6 de septiembre de 2022, 4:00 AM
6 de septiembre de 2022, 4:00 AM

La contundente victoria del rechazo a la nueva Constitución chilena con una diferencia de 24 puntos porcentuales representa un duro golpe al Gobierno de Gabriel Boric, principal impulsor de los cambios, y muestra a un país temeroso de dar un salto a un modelo constitucional en el que no hubo consensos, sino imposición de las fuerzas de izquierda.

La propuesta de nueva Constitución chilena recibió la aprobación de solo el 38 por ciento de los electores, mientras el 62 por ciento votó por el rechazo. Ahora, por tanto, continúa vigente la Constitución aprobada en 1980, aunque el presidente Gabriel Boric ha anunciado que impulsará un nuevo proceso constituyente en acuerdo con partidos y sectores, de manera que se intente garantizar esta vez un consenso mayor que permita tener un resultado diferente en un nuevo plebiscito futuro.

‘Recojo este mensaje y lo hago propio; hay que escuchar la voz del pueblo’, dijo Boric cuando reconoció los resultados de la votación y en esa frase resumió una implícita admisión de que el texto rechazado en las urnas no fue producto de un acuerdo entre los diferentes sectores y tendencias de su país.

El texto ahora rechazado lo redactó una convención constituyente que estuvo dominada por los partidos de gobierno, una alianza de izquierdas en la que también participa el Partido Comunista, que en su primer artículo intentaba declarar a Chile como ‘un Estado social y democrático de derecho’, plurinacional, intercultural, regional y ecológico.

Esas expresiones hicieron recuerdo al también primer artículo de la Constitución boliviana actual, que declara que ‘Bolivia se constituye en un Estado Unitario Social de Derecho Plurinacional Comunitario, libre, independiente, soberano, democrático, intercultural, descentralizado y con autonomías’. La comparación no es gratuita, porque estuvo presente en una parte del debate previo al plebiscito.

La propuesta intentaba también instaurar la paridad de género, el reconocimiento de la justicia de los pueblos y naciones indígenas, que por su libre determinación coexistiría en un mismo nivel de igualdad con el sistema nacional de justicia.
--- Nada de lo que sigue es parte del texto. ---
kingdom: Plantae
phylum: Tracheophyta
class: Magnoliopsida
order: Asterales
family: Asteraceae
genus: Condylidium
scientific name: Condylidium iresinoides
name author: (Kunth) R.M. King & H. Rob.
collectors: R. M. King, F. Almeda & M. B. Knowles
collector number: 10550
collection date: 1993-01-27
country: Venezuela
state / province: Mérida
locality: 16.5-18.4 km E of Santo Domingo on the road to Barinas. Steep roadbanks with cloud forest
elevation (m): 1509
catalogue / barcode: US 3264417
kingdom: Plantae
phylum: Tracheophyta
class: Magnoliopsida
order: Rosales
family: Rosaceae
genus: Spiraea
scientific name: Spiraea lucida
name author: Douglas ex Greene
Tanto la condición de la plurinacionalidad como el reconocimiento de la autonomía y la justicia indígenas -ambos presentes también en la Constitución de Bolivia- despertaron mucha desconfianza en el electorado chileno, que vio en esos aspectos una amenaza a la unidad del país y la presencia de ciudadanos de primera y ciudadanos de segunda por los supuestos privilegios que se concedía a los pueblos originarios.

Chile quiere cambiar su Constitución. De eso no hay duda y da fe el resultado de casi 80 por ciento de la votación de 2020 que se pronunció a favor de redactar un nuevo texto constitucional, pero no le gustó el texto propuesto.

En el resultado también influyó la paulatina pérdida de credibilidad que sufrió la Convención Constituyente que redactó el texto. Algunos estudios previos al plebiscito revelaron que una buena parte del voto de rechazo a la Constitución estaba asociado a una mirada crítica al trabajo de los constituyentes.

En pocas palabras, todo ha vuelto al punto cero en Chile. Si quiere una nueva Constitución que sea aprobada por el pueblo, su clase política tendrá que esforzarse en alejarse de las posiciones adoptadas y que fracasaron en las urnas, y acercarse más a las auténticas preocupaciones de la población, que como en todas partes tiene una agenda cotidiana muy distinta a la que llevan adelante los políticos.